PASSAGE TO READ
Re: Use case question

Posted by Darrel Schneider <ds...@pivotal.io>.
Something to keep in mind is that when you have an LRU whose eviction
action is overflow to disk then each eviction does not do a delete. After
an overflow to disk the region entry and its key are still the jvm
consuming memory; only the entry value overflowed to disk.

When you say "I need some mechanism to evict the objects from overflow
space as well" are you saying that you no longer want that object in your
region at all? The way to do that is to do an entry delete operation on the
region. That will mark the value that overflowed to disk as being deleted
and the entry and key will be removed from memory. (Actually if
concurrency-checks=true on your region then the delete operation does not
immediately remove from entry and key. Instead it changes the value of the
region to a special value we call a TOMBSTONE. Eventually a background
process will remove the entry and key of these tombstones).


On Wed, Apr 20, 2016 at 6:40 AM, Eugene Strokin <eu...@strokin.info> wrote:

> Udo, thanks for the link. But my concern was not about the memory but disk
> space. My cache could grow infinitely, so I need some mechanism to evict
> the objects from overflow space as well, not just from memory.
> I couldn't fins any pointers that Geode could do this out of the box, or
> even the way to implement this myself.
> If you do know something about this, please let me know. Looks like Geode
> could do everything what I need but this one thing.
>
> Thanks,
> Eugene
>
> On Tue, Apr 19, 2016 at 9:47 PM, Udo Kohlmeyer <uk...@pivotal.io>
> wrote:
>
>> Hi there Eugene,
>>
>> Please look at
>> http://geode.docs.pivotal.io/docs/reference/topics/cache_xml.html#lru-memory-size
>> .
>> When configuring this eviction policy, you should be able to specify the
>> amount of memory that this region holds in memory before it overflows the
>> value.
>>
>> I am at this stage uncertain if this policy only takes the size of the
>> value into account, or if this value would be inclusive of the key as well.
>> If so, this setting might cause the region to keep fewer and fewer values
>> in-memory, as the number of entries in the region increase.
>>
>> --Udo
>>
>> On 20/04/2016 11:39 am, Eugene Strokin wrote:
>>
>> Dan, thanks for the response. Yes you right, 512 Mb of course. My
>> mistake.

INFORMATION PROVIDED
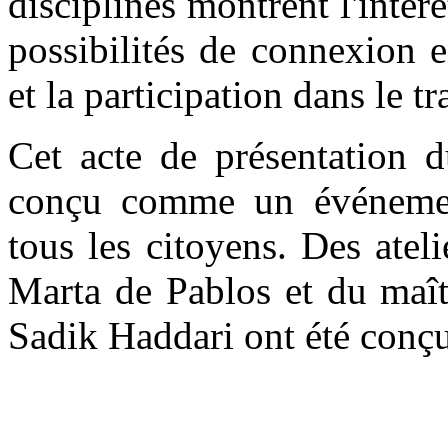
disciplines montrent l'intérê
possibilités de connexion en
et la participation dans le tr
Cet acte de présentation d
conçu comme un événement 
tous les citoyens. Des ateli
Marta de Pablos et du maîtr
Sadik Haddari ont été conçus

QUESTIONS ON THE MATERIAL
**1)** Answer each question from the email thread, one line per answer, marked (a), (b), (c) to match.
(a) When an entry overflows to disk, which part of it goes to disk?
(b) What kind of space does Eugene say his concern is about?
(c) When concurrency-checks=true, what special value does the delete operation change the value to?
**2)** Rewrite the part of the email thread from "When you say" to "of these tombstones).", putting "cache" in place of "region".

RESPONSES TO THE TASKS
**1)**
(a) Only the entry value.
(b) Disk space.
(c) A TOMBSTONE.

**2)**
When you say "I need some mechanism to evict the objects from overflow
space as well" are you saying that you no longer want that object in your
cache at all? The way to do that is to do an entry delete operation on the
cache. That will mark the value that overflowed to disk as being deleted
and the entry and key will be removed from memory. (Actually if
concurrency-checks=true on your cache then the delete operation does not
immediately remove from entry and key. Instead it changes the value of the
cache to a special value we call a TOMBSTONE. Eventually a background
process will remove the entry and key of these tombstones).